:: Given text ::

INDEX TO CONSOLIDATED FINANCIAL STATEMENTS
 

 


 
-42-
 
 

 
 
 

 
To the Board of Directors and Stockholders
Heska Corporation
Loveland, Colorado


We have audited the accompanying consolidated balance sheets of Heska Corporation and subsidiaries (the "Company") as of December 31, 2012 and 2013, and the related consolidated statements of operations, stockholders' equity, comprehensive income (loss), and cash flows for each of the years in the three-year period ended December 31, 2013. Our audits also included the financial statement schedule appearing under Item 15. These financial statements and financial statement schedule are the responsibility of the Company's management. Our responsibility is to express an opinion on the financial statements and financial statement schedule based on our audits.

:: Problem details ::
Could you output the entire audit report text above, word for word and line for line?

Rows excerpted from a collection
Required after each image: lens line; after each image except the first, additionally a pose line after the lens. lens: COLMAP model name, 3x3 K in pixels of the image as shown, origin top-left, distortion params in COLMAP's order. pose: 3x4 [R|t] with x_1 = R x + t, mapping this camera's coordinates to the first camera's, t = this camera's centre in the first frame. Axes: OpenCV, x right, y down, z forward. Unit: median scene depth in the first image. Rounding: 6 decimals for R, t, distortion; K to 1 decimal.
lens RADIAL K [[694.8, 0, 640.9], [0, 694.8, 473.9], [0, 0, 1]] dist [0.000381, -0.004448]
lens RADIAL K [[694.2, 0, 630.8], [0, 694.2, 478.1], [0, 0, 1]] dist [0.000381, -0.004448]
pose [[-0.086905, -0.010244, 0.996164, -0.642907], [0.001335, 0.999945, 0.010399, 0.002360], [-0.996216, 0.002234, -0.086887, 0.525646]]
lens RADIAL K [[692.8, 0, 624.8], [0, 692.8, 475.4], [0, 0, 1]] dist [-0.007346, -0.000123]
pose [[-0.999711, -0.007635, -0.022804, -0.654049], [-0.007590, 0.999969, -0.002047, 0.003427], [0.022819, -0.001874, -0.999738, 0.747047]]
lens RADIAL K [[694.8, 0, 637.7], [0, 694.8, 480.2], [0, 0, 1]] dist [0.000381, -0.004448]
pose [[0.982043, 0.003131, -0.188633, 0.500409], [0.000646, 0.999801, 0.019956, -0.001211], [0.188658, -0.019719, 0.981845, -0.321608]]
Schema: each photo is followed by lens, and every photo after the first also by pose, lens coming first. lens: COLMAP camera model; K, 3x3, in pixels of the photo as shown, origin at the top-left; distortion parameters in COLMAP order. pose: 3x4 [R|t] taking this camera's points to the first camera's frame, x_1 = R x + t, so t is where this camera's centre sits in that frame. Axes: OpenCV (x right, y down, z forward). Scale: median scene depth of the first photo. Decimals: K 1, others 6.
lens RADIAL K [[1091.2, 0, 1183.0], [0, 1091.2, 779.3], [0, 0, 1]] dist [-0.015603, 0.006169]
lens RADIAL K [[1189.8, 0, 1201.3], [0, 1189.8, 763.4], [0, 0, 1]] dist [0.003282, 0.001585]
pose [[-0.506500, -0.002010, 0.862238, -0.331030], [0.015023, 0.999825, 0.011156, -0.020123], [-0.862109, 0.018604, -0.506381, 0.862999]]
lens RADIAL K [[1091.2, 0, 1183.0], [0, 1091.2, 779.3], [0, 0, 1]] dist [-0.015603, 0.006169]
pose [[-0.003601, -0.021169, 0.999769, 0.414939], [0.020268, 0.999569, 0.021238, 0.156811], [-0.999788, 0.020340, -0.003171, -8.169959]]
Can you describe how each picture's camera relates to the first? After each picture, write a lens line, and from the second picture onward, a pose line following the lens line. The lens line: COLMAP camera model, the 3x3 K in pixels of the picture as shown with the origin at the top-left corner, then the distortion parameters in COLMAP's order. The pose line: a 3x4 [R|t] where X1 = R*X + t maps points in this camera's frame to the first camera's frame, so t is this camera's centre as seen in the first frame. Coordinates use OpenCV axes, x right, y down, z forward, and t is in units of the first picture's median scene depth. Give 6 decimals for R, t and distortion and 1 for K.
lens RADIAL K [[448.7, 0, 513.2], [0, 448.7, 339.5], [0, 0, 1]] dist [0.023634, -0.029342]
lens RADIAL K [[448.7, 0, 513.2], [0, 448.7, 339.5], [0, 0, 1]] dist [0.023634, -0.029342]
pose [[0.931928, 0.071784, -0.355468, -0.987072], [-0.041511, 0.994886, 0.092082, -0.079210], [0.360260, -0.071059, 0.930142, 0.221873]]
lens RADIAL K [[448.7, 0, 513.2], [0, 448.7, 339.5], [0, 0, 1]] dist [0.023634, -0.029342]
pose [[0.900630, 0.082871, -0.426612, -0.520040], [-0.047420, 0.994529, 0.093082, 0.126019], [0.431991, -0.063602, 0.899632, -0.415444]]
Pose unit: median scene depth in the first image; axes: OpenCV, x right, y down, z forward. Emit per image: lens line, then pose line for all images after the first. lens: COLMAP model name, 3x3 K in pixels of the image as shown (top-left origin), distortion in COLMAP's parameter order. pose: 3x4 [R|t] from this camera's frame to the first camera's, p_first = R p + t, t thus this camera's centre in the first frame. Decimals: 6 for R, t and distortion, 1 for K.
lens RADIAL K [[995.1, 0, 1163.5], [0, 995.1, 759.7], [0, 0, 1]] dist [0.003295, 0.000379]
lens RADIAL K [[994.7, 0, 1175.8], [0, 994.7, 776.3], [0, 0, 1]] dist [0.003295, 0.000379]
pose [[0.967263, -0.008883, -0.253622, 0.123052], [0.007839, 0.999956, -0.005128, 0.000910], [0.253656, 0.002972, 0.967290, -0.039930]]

:: Finished task ::
INDEX TO CONSOLIDATED FINANCIAL STATEMENTS
 

 


 
-42-
 
 

 
 
 

 
To the Board of Directors and Stockholders
Heska Corporation
Loveland, Colorado


We have audited the accompanying consolidated balance sheets of Heska Corporation and subsidiaries (the "Company") as of December 31, 2012 and 2013, and the related consolidated statements of operations, stockholders' equity, comprehensive income (loss), and cash flows for each of the years in the three-year period ended December 31, 2013. Our audits also included the financial statement schedule appearing under Item 15. These financial statements and financial statement schedule are the responsibility of the Company's management. Our responsibility is to express an opinion on the financial statements and financial statement schedule based on our audits.